The church’s bylaws address special meetings as follows: “Special meetings of the voting membership may be called by or at the request of two-thirds (2/3) of the voting membership… . Notice of the annual, regular, or and (sic) special meeting of the voting membership shall be given by oral notice at three consecutive Sunday services. The business to be transacted at the meeting need not be specified in the notice, unless specifically required by law or these bylaws.”

In this case, the court noted, “no membership roster was kept… . Thus, calling the special meeting at the request of two-thirds of the voting membership was not possible. Consequently, the only method available to call the special meeting was on call of [the church’s] board as provided under” state law (quoted above). And, while the church’s bylaws were silent as to what constitutes an act of the board, the nonprofit corporation law specifies that “an act of the board occurs when a quorum is present and the majority of directors vote in favor of such act.” Since two of the church’s three board members had not resigned, a “majority of directors” consisted of two or three of the board’s three members. Therefore, the special meeting of the church membership could not be lawfully called by one board member. The court concluded: “Here … the meeting was not called by the majority of directors in office and therefore was improperly called [and consequently] any action taken at the special meeting, including the election of new directors, was void.”
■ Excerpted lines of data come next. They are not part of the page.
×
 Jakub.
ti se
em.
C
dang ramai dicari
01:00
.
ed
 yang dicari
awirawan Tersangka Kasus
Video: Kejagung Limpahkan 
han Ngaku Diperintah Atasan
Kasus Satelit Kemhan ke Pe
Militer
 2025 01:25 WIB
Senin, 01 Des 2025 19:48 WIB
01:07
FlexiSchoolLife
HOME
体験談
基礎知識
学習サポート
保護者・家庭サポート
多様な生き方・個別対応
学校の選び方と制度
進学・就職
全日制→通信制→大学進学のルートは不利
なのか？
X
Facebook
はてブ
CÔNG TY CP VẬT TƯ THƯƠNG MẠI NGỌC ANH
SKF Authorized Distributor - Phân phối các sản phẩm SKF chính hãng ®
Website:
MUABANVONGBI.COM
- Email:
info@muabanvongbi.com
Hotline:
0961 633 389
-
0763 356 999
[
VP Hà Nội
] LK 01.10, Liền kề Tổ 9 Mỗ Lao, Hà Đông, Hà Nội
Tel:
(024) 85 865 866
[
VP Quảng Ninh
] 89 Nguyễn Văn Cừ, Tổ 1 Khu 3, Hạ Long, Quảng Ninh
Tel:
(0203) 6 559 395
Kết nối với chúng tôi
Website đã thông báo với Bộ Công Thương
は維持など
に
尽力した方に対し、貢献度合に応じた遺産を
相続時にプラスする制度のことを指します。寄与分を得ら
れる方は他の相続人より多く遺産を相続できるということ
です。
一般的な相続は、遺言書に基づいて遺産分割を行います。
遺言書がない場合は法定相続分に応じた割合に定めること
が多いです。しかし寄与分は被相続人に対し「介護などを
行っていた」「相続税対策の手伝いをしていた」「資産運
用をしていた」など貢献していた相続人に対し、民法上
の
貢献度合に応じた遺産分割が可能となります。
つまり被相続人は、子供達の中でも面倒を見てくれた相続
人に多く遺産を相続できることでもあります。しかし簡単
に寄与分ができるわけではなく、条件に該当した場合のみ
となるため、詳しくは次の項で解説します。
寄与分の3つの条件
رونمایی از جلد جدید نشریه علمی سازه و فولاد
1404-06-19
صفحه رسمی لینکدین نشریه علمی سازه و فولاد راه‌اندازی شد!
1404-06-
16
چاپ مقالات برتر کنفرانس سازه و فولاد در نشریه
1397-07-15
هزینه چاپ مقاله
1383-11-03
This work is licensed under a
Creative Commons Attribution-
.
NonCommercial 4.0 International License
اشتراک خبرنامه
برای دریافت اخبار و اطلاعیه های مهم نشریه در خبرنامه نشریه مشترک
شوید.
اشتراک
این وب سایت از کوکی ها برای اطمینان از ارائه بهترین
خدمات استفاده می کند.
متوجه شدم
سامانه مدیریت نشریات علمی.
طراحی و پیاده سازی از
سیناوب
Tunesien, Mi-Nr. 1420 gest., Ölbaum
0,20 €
What this means for churches

This case raises the following important points.

First, a church’s governing documents must be followed in the selection of pastors. The court concluded that the church’s failure to follow its bylaws in the selection of its senior pastor rendered his selection invalid. While not all courts would agree with this conclusion, it is not without precedent, and at a minimum should encourage church leaders to be sure that all pastoral selections comply with the church’s governing documents.

Second, and perhaps most importantly, the court ruled that board members do not cease to be members of the board by informing others that they no longer want to serve in that capacity. Rather, board members remain on the board until they cease to be members pursuant to the terms of the church’s governing documents, or the provisions of the nonprofit corporation law under which the church is incorporated. But nonprofit corporation law generally applies to issues of church administration only with respect to matters not addressed in the church’s governing documents, as was the case here. The court concluded that the procedure for a board member’s resignation described in the state nonprofit corporation law had not been followed, and so the two members who allegedly had resigned had not done so and remained on the board.

Knowing with certainty when a board member ceases to be a member of the board is of utmost importance, since board members generally cease to be liable for the actions of the board after they have resigned. If there is doubt or ambiguity regarding a board member’s status, this means that such a person may be exposed to continuing liability for board decisions over which he or she exercised no control. As a result, church leaders should review their governing documents to see if the procedure for resignation is clearly specified so there is no ambiguity regarding the timing of a board member’s resignation. The same goes for the end of a term of office. If a church’s governing documents are clear, then nonprofit corporation law will not be invoked.

Third, the court concluded that actions taken at a special business meeting that was not called according to the procedure described in a church’s governing documents are null and void. The court concluded: “Here … the meeting was not called by the majority of directors in office and therefore was improperly called [and consequently] any action taken at the special meeting, including the election of new directors, was void.” Again, the failure of church leaders to ensure that the church’s governing documents are followed in the notice and conduct of a membership meeting can lead to the invalidation of actions taken. Kemmer v. Newman, 387 P.3d 131 (Ida. 2017).